The "big four" are Bank of China, Industrial and Commercial Bank of China, China Construction Bank, and Agriculture Bank.

China Aims to Double GDP by 2010 to US$2 Trillion

China is aiming to double its gross domestic product by 2010 to US$2 trillion using 2000 as a base year, said Finance Minister Xiang Huaicheng. "(Despite the strong growth), our average per capita national income is only US$840 ... we have just moved up to the ranks of lower middle-income countries," Xiang said at a forum of the 16th World Congress of Accountants in Hong Kong.

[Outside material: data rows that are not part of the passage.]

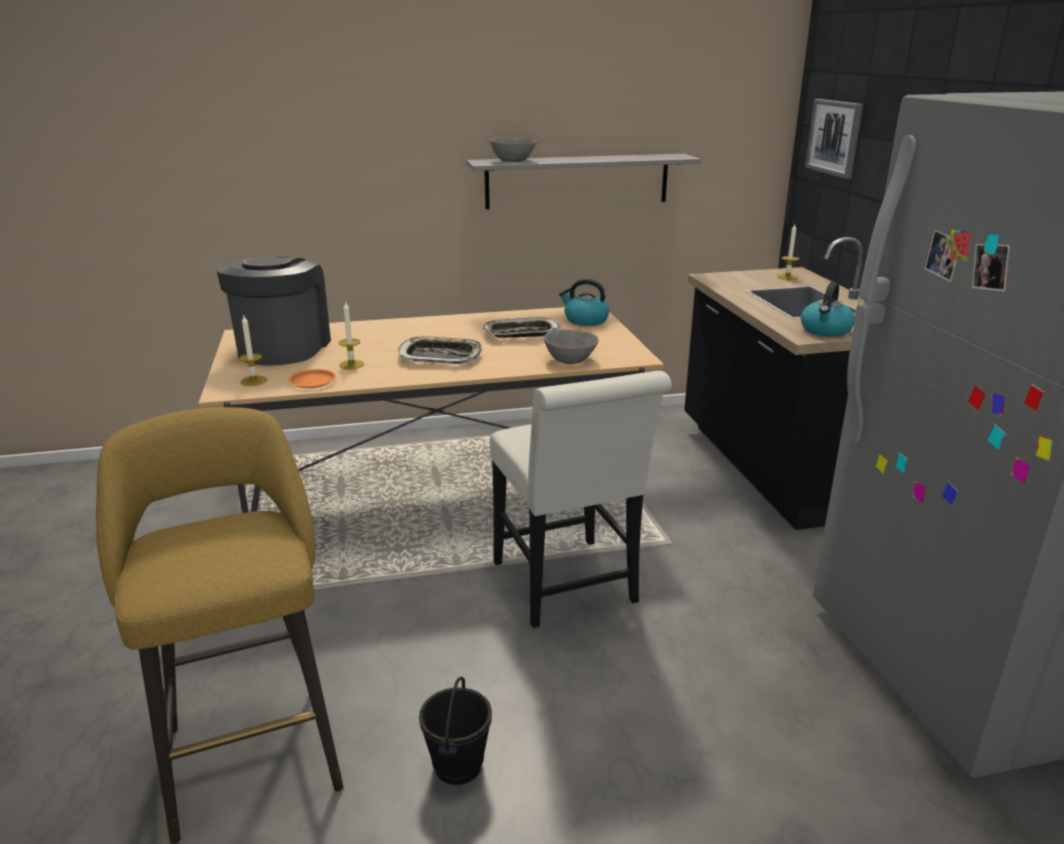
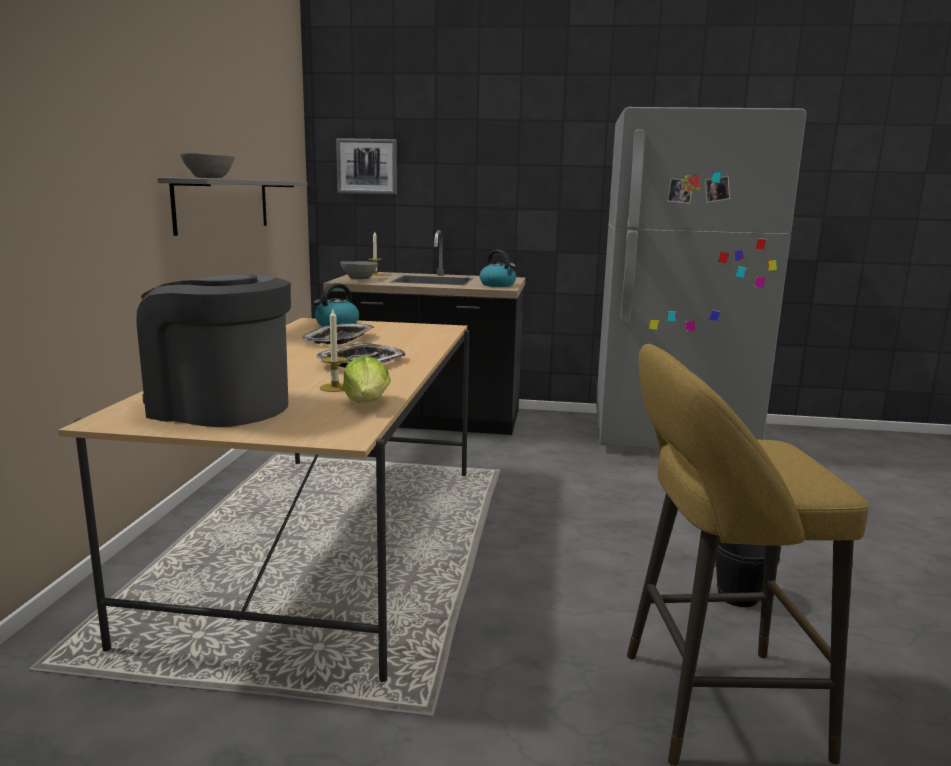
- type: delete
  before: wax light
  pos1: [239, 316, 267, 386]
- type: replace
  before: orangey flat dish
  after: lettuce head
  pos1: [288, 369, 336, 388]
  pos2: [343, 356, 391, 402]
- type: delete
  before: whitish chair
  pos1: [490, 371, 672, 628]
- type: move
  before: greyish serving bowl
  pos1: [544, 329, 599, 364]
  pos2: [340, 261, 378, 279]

"Our objective is that by 2010 we will double China's GDP of 2000, reaching about US$2 trillion, achieve a noticeable improve-ment in our economic structure, and modest affluence of the people," Xiang added. Through adopting an expansionary fiscal policy to stimulate domestic demand, China achieved GDP growth of between 7 and 8 percent from 1998 to 2001 despite the backdrop of the Asian financial crisis and the global economic slowdown, Xiang said.

Xiang expects full-year GDP growth this year to come in at the high-end of the government's expected 7 to 8 percent range. The economy grew 7.9 percent in the first three quarters, Xiang said.

As a result of strong growth in trade and foreign direct investment, China's foreign exchange reserves also continue to increase, Xiang said. Xiang expects foreign exchange reserves to increase by between US$60 billion and $70 billion this year. China's foreign exchange reserves stood at US$258.6 billion at the end of September.